North Korea launches artillery on South Korea’s forward defensive lines and its capital, Seoul, to create panic and a flood of refugees who would clog roads and impede the movement of military units.

The attacks could be laced with Sarin nerve gas and blister agents — North Korea reportedly has 2,500-5,000 tons stockpiled — as commandos infiltrate the South via aircraft, submarines, ships and tunnels under the DMZ.

South Korea and the U.S. hit back with massive artillery fire, combat aircraft, ballistic missile and special forces strikes. U.S. Marines begin deploying from Japan.

— It could then go nuclear. China would join the fray.

The casualties would be staggering.

“The biggest unique thing is that if anything happens here it’s going to be what we would term a major combat operation — it’s not irregular warfare, it’s not counterinsurgency,” Rayman said. “The big deal is that if something happens here, it’s going to be a big fight.”


The stakes are easy to overlook in Panmunjom, up the road from the base camp of Taylor’s border battalion. One of the unit’s most visible missions is protecting — and showing around — more than 100,000 tourists and VIPs who flood the DMZ there each year.

Along with their military duties, soldiers actually act as tour guides for visitors who pour in by the busload, snap souvenir photos of the sky-blue barracks of Panmunjom’s iconic “Conference Row” and absentmindedly sip bottled water as they are lectured on Korea War history. At times, North and South Korean briefers can be seen leading their groups just meters away from each other, on either side of the line.

Page-level text extractions
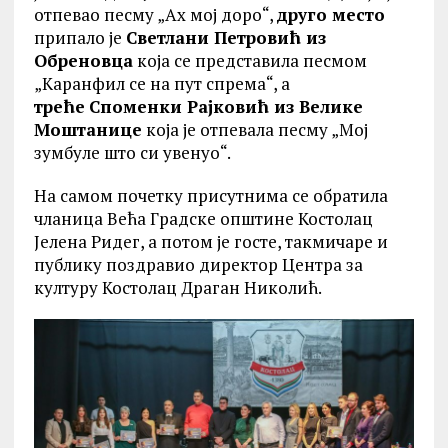
отпевао песму „Ах мој доро“,
друго место
припало је
Светлани Петровић из
Обреновца
која се представила песмом
„Каранфил се на пут спрема“, а
треће
Споменки Рајковић из Велике
Моштанице
која је отпевала песму „Мој
зумбуле што си увенуо“.
На самом почетку присутнима се обратила
чланица Већа Градске општине Костолац
Јелена Ридег, а потом је госте, такмичаре и
публику поздравио директор Центра за
културу Костолац Драган Николић.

Assigned task 1:
Retype every line of the page-level text extractions above, omitting the picture.
Assigned task 2:
Continue the piece about a possible war in Korea and the DMZ tours, starting after its last sentence.

Task result 1:
отпевао песму „Ах мој доро“,
друго место
припало је
Светлани Петровић из
Обреновца
која се представила песмом
„Каранфил се на пут спрема“, а
треће
Споменки Рајковић из Велике
Моштанице
која је отпевала песму „Мој
зумбуле што си увенуо“.
На самом почетку присутнима се обратила
чланица Већа Градске општине Костолац
Јелена Ридег, а потом је госте, такмичаре и
публику поздравио директор Центра за
културу Костолац Драган Николић.

Task result 2:
“People just see us as tour guides with guns,” Cpl. Jon West, of Tallahassee, Florida, said as he and about a dozen other soldiers ate dinner at “Sanctuary Club,” the Camp Bonifas mess. “It’s really not that. You’re ready all the time.”

But U.S. troops in Korea — who go by the motto “Fight Tonight” — are gradually pulling back from the DMZ.

Strapped by more than a decade of expensive wars in Iraq and Afghanistan, the U.S. military is downsizing and preparing for fundamental readjustments under a soon-to-be-slashed budget. Last month, Defense Secretary Leon Panetta announced that will mean a leaner, more agile posture around the world.

South Korea is feeling the changes already. Most of the U.S. forces here are to be repositioned to consolidated bases south of Seoul by 2016. In three years, South Korea will assume operational command — meaning it will be in charge if a conflict erupts.

In the DMZ, the South Korean army already makes up 90 percent of the 750 soldiers deployed to the Joint Security Area. For them and the 70 or so U.S. soldiers who remain under Taylor’s command, life is calm, but uneasy.